_TEXTE DONNÉ_
%%

CONSIDÉRATIONS

Sur les causes de la grandeur des Romains et de leur décadence

CHAPITRE IX - Deux causes de la perte de Rome.

 

 

Lorsque la domination de Rome était bornée dans l’Italie, la République pouvait facilement subsister. Tout soldat était également citoyen : chaque consul levait une armée, et d’autres citoyens allaient à la guerre sous celui qui succédait. Le nombre des troupes n’étant pas excessif, on avait attention à ne recevoir dans la milice que des gens qui eussent assez de bien pour avoir intérêt à la conservation de la ville[1]. Enfin, le Sénat voyait de près la conduite des généraux et leur ôtait la pensée de rien faire contre leur devoir.

Mais, lorsque les légions passèrent les Alpes et la mer, les gens de guerre, qu’on était obligé de laisser pendant plusieurs campagnes dans les pays que l’on soumettait, perdirent peu à peu l’esprit de citoyens, et les généraux, qui disposèrent des armées et des royaumes, sentirent leur force et ne purent plus obéir. Les soldats commencèrent donc à ne reconnaître que leur général, à fonder sur lui toutes leurs espérances, et à voir de plus loin la ville. Ce ne furent plus les soldats de la République, mais de Sylla, de Marius, de Pompée, de César. Rome ne put plus savoir si celui qui était à la tête d’une armée, dans une province, était son général ou son ennemi. Tandis que le peuple de Rome ne fut corrompu que par ses tribuns, à qui il ne pouvait accorder que sa puissance même, le Sénat put aisément se défendre, parce qu’il agissait constamment, au lieu que la populace passait sans cesse de l’extrémité de la fougue à l’extrémité de la faiblesse. Mais, quand le peuple put donner à ses favoris une formidable autorité au-dehors, toute la sagesse du Sénat devint inutile, et la République fut perdue.

Ce qui fait que les États libres durent moins que les autres, c’est que les malheurs et les succès qui leur arrivent leur font presque toujours perdre la liberté, au lieu que les succès et les malheurs d’un État où le peuple est soumis confirment également sa servitude. Une république sage ne doit rien hasarder qui l’expose à la bonne ou à la mauvaise fortune : le seul bien auquel elle doit aspirer, c’est à la perpétuité de son État. Si la grandeur de l’Empire perdit la République, la grandeur de la ville ne la perdit pas moins.

%%

_DONNÉES DE TRAVAIL_
%%

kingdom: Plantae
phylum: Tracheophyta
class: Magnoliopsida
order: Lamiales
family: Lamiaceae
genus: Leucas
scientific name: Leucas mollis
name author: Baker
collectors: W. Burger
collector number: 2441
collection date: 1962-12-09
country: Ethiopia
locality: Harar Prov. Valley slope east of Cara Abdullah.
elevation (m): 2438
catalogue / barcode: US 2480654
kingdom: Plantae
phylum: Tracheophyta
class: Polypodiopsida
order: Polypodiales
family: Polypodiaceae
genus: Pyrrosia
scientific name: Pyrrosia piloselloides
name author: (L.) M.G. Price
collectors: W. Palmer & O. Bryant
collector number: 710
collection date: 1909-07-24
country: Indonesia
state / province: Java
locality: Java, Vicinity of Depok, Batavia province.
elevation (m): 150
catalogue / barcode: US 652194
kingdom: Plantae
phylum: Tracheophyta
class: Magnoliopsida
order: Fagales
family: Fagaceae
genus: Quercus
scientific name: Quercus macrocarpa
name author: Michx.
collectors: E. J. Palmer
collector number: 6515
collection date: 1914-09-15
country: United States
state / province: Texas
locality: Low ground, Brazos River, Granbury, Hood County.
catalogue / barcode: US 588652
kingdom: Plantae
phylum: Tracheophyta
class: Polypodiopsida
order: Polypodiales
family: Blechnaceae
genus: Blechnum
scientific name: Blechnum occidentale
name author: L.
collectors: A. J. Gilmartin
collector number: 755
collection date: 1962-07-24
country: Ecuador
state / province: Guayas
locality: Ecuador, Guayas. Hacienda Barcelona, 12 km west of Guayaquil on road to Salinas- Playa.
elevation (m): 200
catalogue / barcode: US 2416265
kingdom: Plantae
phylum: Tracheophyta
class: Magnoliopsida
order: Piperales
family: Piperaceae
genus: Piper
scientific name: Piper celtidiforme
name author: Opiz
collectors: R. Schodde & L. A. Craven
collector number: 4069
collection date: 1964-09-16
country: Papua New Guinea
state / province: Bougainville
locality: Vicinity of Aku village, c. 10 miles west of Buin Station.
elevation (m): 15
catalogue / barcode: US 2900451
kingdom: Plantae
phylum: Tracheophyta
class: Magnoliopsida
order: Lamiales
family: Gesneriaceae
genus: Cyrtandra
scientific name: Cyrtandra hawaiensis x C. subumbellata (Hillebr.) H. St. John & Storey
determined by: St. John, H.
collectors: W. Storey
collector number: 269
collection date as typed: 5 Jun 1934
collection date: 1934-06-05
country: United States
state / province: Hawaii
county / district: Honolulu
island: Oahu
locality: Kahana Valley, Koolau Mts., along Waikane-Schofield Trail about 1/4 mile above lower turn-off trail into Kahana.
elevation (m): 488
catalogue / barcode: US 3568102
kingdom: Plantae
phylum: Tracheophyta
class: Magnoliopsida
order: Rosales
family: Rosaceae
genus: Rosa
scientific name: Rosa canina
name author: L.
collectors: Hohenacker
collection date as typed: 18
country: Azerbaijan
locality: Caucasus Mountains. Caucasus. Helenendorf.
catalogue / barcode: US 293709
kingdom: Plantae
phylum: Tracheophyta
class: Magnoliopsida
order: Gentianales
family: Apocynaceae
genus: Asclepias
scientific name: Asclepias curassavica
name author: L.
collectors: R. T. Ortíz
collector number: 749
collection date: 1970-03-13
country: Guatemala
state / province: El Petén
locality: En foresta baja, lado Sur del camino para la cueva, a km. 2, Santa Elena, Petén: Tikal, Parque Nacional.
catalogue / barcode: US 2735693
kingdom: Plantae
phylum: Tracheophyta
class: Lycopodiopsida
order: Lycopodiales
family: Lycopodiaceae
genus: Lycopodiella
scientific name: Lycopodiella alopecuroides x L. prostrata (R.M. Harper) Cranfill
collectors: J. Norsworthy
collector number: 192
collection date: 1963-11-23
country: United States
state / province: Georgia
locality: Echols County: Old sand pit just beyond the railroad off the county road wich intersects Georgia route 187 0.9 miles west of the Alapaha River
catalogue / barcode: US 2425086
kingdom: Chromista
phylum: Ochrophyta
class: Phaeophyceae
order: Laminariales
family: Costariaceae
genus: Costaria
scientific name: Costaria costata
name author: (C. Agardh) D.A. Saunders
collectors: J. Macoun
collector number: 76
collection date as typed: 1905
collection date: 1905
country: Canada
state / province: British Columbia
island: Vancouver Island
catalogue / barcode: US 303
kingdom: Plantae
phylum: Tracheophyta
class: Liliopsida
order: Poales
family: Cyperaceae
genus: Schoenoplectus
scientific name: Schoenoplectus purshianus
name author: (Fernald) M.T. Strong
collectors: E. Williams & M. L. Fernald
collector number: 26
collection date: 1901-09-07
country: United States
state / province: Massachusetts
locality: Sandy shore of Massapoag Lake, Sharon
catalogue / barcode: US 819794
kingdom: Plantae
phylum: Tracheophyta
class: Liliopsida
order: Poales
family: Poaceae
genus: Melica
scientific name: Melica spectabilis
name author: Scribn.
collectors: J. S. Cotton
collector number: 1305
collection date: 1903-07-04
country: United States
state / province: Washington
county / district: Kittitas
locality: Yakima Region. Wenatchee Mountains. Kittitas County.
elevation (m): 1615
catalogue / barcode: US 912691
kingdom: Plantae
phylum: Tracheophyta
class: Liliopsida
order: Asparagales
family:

%%

_SÉRIE D'EXERCICES_
a: D'après le texte sur la perte de Rome, à quel seul bien une république sage doit-elle aspirer ?
b: Montrez toutes les lignes des entrées où figure le mot « province ».
Le texte et les entrées n'ont aucun lien entre eux.

_CORRIGÉ COMPLET_
a: À la perpétuité de son État.

b:
state / province: Java
locality: Java, Vicinity of Depok, Batavia province.
state / province: Texas
state / province: Guayas
state / province: Bougainville
state / province: Hawaii
state / province: El Petén
state / province: Georgia
state / province: British Columbia
state / province: Massachusetts
state / province: Washington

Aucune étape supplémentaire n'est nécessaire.